We often hear about the phenomenon but without knowing what it is really about. What is a coma? Why do we fall into this state of altered consciousness? What is the difference with brain death?
- The artificial coma is a controlled coma caused by sedative drugs to be able to treat the patient, for example in the event of cerebral edema. The idea is to put the brain to rest, to be able to process it better. It’s an artificial coma, so better controlled.
- Alcoholic coma is caused by excessive alcohol consumption. It usually only lasts a few hours, but it can leave neurological scars. There are also other types of comas such as diabetic coma or hydraulic coma.
For most of us, including the medical world, the coma remains mysterious. People can dive there for a few hours or several weeks or even years. But what does it mean, exactly, to be in a coma?

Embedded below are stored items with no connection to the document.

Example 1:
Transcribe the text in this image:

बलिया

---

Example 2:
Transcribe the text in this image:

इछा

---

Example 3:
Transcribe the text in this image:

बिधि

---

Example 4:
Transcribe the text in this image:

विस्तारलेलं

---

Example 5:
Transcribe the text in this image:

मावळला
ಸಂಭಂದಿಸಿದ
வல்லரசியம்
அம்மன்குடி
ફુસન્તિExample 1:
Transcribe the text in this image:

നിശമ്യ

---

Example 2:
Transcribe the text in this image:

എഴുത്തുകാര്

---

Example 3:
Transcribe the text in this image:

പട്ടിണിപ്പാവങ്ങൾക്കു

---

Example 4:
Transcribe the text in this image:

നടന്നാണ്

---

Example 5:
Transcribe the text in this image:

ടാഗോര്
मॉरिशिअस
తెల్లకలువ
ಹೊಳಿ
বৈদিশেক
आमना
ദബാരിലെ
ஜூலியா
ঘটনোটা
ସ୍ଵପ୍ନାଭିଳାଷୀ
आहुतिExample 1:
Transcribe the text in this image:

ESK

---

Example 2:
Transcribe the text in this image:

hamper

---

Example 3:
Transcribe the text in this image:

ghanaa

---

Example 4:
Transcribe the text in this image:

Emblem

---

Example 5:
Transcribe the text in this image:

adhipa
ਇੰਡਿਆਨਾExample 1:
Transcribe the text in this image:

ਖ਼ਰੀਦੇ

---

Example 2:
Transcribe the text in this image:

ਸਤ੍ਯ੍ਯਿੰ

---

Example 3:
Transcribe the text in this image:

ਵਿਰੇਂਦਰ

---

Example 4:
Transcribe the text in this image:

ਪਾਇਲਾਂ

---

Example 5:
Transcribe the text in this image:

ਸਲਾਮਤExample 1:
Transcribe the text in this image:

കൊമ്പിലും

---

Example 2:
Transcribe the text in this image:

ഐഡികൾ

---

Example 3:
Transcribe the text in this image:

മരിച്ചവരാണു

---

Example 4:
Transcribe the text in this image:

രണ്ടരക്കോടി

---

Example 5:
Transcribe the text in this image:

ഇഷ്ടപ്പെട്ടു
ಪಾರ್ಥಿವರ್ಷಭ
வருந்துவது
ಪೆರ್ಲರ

What happens when you fall into a coma
Coma can result from head trauma, stroke, brain tumour, meningitis, alcohol or carbon monoxide poisoning… Traumatic comas (more than 50% of cases) are distinguished from non-traumatic comas. traumatic, that is to say which are not generated by a shock to the patient. How does it work concretely? Due to a lesion, a lack of blood or oxygen supply, or an inflammation that will compress the brain, the brainstem – essential for transmitting information and orders from the brain to the organs – will start to malfunction, with serious consequences. There is in particular in this brain stem an area called reticular formation which is involved in vital functions such as sleep-wake cycles, control of motor functions (such as walking) or cognitive functions (vigilance, attention). When this area is injured, the person finds himself literally cut off from the outside world: in a coma.
The longer the coma, the more brain damage
“Coma is the most severe form of impaired consciousness”, according to the National Institute of Health and Medical Research. Coma is not brain death, defined by the total and definitive absence of brain activity, and therefore of cardiovascular and respiratory functions: the patient lives only thanks to resuscitation assistance machines, and that is irreversible. In a coma, the patient is very much alive, his functions are preserved and his brain is still irrigated with blood. But the person is unconscious, eyes closed, unable to react to external stimuli (pain, light, noise…) or to be awakened from his “sleep”. She can wake up, but the longer she is in a coma, the higher the risk of brain damage.
Other states of altered consciousness
There are several stages of coma. Doctors classify depth based on the three criteria of the Glascow scale: eye opening (spontaneous or triggered), motor response and verbal response. By adding the results, they determine the level of coma between 3 (deep coma) and 15 (the person is perfectly conscious), knowing that 8 is an official “coma”. Although the classification into four stages, long used by doctors, is now obsolete, this gives an idea of the different states of consciousness: stage 1 or coma called vigil (the patient feels pain and pronounces a few understandable sentences), coma mild (impossible to communicate, no neurovegetative disorder), carus coma (deep coma, absence of verbal and motor responses, neurovegetative disorder) and stage 4 or overcome coma (so-called brain death).
The coma is “generally a transient state” which lasts only a few days, “at most a few weeks”, recalls Inserm. But the return to consciousness can also be slow and gradual, passing through other states of altered consciousness, such as the vegetative state in which the patient opens his eyes but is not conscious. They can even stay there for years, halfway between coma and consciousness.